While it’s hard for modern audiences to divorce the Bond novels from the films that they inspired, thriller and crime novelist Deaver plants the British Secret Service agent clearly in the 20th Century all the while respecting Fleming’s source material, in the process creating an exciting page turner of a novel.
It’s hard for me, as someone who was introduced to Bond through the films, to entirely divorce filtering a 007 novel through that mental process. It’s not difficult to imagine Daniel Craig, the current actor playing the role in the film series, going through the paces of Deaver’s plot, but it’s nice to see the author, while determined to write a modern novel, plant images that hark back to the Fleming novels. All the requisite elements are here, but some are throwbacks to the Fleming era. Thus, his “M,” the crusty superior to the occasionally unorthodox agent, is male and in the mold, again, as portrayed by Bernard Lee, who played the role ably in most of the Sean Connery and Roger Moore film adventures. But there’s plenty of references to the original novels too that show Deaver did his homework – women with unlikely names, a state-of-the-art automobile, references to Bond’s schooling, his parents’s death, the colorful villain and henchman, and the able CIA sidekick Felix Leiter, Miss Moneypenny, Bill Tanner, and Mary Goodnight, all show Deaver is comfortable working within the Fleming universe without slavish references to it.
While Deaver pays the appropriate nods to continuity, he also moves Bond into the 21st Century. The “Bond girls” are tough and as mentally adept as 007; Bond, a veteran of the Afghan war, has given up smoking and drinks – but not to excess; Bond’s opponent, Severan Hydt, is a well-drawn villain, modern character – a recycling industry magnate – with a fascination for death and decay.

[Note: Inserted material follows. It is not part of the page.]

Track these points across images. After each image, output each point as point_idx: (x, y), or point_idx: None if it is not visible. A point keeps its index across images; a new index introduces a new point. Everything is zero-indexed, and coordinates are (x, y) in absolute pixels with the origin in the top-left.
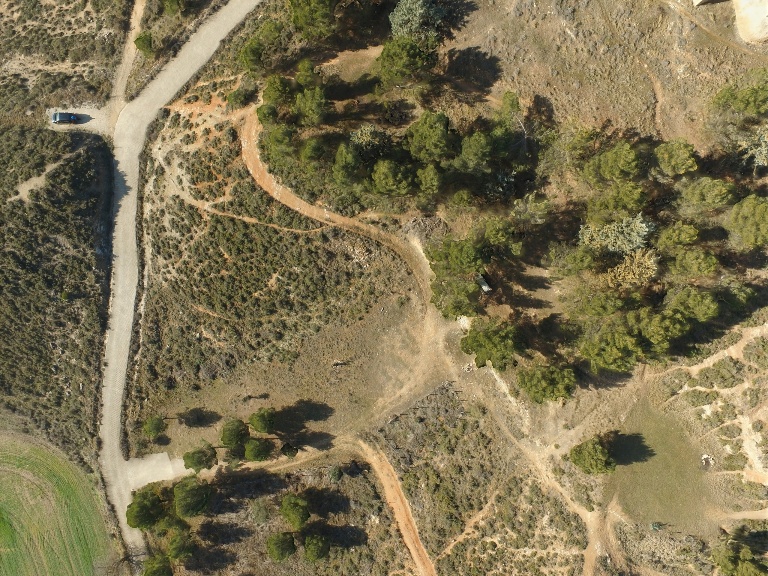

That character’s plot, not one of world domination, but one of more limited, but nefarious intent, is believable, crafty, and suitably wicked. Bond uses his fists and his wits – with a helpful assist from a few, not at all over-the-top gadgets from the “Q” branch – to take on both Hydt and his ever efficient henchman, all the while considering a mystery involving his long dead parents.
The results are a globe hopping thrill ride, and one hopes, at the end of the book, while it’s not unlikely that James Bond will return, it’s certainly this reader’s desire to see Jeffrey Deaver plotting that next adventure.